At work, delegating tasks is a wonderful way to identify and empower leaders in your company, whether you are a small business or in the C-suite of a major corporation, and it's a great way to reduce the number of decisions that fall to you. One of the best questions a boss can ask an employee is, "What do you think we should do?" Usually, they have been thinking about it and already have good ideas for how to handle something. Take time to ask yourself, "Do I need to be the one doing this? Is this something I could delegate?" If the answers are "no" and "yes" respectively, delegate.

The last recommendation I make to clients who suffer from decision fatigue is to edit your life and reduce the number of decisions you need to make!

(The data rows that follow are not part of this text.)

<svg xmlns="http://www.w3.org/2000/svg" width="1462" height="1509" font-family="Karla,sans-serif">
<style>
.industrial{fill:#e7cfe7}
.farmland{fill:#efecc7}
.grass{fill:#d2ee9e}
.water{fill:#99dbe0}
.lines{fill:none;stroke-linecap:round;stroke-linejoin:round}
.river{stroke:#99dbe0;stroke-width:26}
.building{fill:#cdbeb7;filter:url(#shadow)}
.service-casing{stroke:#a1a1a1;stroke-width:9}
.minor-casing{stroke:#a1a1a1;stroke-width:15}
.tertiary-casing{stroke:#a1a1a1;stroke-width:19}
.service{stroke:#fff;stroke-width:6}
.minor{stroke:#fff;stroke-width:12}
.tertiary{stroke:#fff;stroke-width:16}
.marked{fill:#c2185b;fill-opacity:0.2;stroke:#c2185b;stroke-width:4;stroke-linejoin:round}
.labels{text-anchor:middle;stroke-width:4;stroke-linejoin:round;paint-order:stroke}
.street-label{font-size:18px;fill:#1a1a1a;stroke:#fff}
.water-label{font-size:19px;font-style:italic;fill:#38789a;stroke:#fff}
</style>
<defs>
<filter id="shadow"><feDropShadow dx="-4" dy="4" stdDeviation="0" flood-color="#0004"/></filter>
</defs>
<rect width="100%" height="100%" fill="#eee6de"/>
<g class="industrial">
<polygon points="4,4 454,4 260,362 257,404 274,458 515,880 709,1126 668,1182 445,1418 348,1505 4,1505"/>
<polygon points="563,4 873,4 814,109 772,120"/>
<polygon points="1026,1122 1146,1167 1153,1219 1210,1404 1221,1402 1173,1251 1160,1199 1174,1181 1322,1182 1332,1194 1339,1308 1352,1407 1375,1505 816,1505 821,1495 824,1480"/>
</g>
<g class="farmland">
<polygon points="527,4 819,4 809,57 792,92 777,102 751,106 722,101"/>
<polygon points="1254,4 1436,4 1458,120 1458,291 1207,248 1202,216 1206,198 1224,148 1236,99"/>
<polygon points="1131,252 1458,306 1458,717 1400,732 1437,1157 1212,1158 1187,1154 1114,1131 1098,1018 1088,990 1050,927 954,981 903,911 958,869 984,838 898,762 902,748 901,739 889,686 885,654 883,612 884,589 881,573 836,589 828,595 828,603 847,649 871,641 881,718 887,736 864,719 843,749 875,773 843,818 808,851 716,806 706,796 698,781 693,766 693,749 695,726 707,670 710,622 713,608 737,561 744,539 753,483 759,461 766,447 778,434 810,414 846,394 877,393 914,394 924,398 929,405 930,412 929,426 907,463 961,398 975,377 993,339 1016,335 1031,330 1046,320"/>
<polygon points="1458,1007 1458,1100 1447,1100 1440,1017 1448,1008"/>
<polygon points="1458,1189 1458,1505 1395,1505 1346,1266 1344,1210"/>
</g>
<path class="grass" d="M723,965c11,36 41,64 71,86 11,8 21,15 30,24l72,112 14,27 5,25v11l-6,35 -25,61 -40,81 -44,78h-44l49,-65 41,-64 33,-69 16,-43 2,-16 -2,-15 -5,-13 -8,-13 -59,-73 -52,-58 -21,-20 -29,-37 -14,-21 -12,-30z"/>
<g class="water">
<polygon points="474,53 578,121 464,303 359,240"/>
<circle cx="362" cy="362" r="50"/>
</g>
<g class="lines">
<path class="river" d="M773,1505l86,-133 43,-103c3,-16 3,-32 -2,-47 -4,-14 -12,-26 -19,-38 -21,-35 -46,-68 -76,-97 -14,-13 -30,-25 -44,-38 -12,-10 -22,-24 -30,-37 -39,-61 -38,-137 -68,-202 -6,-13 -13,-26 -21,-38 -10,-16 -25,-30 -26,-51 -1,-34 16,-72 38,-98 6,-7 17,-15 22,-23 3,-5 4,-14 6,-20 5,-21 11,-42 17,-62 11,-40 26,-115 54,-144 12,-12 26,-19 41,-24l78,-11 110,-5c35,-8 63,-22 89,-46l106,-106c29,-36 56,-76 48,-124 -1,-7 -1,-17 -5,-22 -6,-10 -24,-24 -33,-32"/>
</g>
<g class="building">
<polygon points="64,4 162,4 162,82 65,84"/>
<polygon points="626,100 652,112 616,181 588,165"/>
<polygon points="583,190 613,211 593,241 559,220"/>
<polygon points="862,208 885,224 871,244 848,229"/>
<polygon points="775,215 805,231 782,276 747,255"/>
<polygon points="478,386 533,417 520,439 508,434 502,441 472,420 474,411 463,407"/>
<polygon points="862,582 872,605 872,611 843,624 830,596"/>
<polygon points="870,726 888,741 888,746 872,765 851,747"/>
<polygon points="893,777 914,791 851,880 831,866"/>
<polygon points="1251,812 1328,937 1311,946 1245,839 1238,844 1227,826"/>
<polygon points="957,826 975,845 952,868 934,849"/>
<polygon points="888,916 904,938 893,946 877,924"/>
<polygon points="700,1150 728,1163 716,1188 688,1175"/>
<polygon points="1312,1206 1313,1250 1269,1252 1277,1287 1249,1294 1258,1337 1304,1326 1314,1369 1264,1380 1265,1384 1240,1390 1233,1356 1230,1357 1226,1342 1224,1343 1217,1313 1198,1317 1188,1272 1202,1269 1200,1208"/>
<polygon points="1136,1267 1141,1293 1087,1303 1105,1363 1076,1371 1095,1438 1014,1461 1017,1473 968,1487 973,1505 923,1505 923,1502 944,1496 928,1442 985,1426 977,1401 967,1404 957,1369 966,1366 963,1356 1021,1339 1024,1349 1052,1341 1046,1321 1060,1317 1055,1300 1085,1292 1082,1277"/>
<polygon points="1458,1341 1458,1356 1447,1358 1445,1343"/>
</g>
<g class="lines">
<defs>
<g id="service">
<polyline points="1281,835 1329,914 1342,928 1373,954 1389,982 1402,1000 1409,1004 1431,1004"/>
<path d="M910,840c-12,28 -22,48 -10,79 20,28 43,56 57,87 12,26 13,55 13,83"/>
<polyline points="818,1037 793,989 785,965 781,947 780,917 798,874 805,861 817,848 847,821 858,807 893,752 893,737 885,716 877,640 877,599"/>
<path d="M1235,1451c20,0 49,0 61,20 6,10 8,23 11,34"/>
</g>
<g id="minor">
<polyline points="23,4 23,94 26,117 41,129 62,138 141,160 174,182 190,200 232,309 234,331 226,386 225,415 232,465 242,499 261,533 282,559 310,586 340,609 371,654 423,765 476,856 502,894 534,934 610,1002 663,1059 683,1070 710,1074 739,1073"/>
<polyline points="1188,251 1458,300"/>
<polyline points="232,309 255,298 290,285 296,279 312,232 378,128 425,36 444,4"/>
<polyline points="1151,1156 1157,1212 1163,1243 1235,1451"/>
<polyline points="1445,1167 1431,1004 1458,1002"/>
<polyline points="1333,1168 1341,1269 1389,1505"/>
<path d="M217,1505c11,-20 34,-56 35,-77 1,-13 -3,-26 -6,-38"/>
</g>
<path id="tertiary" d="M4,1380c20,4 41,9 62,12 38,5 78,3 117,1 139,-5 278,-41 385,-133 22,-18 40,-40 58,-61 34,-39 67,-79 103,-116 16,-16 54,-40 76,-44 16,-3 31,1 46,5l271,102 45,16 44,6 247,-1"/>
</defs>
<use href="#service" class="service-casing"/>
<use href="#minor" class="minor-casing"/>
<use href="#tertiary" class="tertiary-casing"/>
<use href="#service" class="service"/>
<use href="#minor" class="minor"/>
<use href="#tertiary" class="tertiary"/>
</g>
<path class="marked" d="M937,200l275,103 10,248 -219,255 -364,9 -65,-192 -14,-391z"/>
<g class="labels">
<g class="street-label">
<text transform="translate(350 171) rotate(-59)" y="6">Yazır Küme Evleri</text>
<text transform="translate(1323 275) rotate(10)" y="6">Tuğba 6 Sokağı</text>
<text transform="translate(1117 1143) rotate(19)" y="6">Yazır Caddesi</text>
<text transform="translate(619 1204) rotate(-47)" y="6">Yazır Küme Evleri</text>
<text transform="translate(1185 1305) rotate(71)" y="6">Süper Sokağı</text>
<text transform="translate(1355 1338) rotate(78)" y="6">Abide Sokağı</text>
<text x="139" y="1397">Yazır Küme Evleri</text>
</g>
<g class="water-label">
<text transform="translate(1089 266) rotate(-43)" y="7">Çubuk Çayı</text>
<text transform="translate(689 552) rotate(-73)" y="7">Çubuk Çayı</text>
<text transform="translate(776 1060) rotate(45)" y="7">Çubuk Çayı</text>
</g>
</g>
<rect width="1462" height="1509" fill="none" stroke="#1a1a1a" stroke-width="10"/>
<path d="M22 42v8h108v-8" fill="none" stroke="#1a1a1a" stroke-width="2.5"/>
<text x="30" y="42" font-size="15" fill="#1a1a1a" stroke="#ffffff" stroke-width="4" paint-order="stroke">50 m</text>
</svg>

I borrowed the term "edit your life" from Gary McKeown's phenomenal book Essentialism: The Disciplined Pursuit of Less (here is a great summary of the book on Medium). The concept is simple: editing is "the strict elimination of the trivial, unimportant, or irrelevant." Successfully editing your life involves cutting out options and knowing when to say "no." In fact, McKeown devotes a section of this book to ways to artfully and gracefully say, "no." I have found it such a helpful concept and saying "no" is now something I love to do, because I know it means I'm saying, "yes" to something better. As my friend and mentor Sean Callahan of Strategic Impact UK often says, "By saying yes to that, what are you saying no to?" This is such an important concept, and it is a vital component of reducing decision fatigue.

Decision fatigue is a common challenge for professional women managing a busy company and busy household. By identifying and addressing the ways we can reduce it, we can create more margin for ourselves, lower our stress, and flourish at work and at home.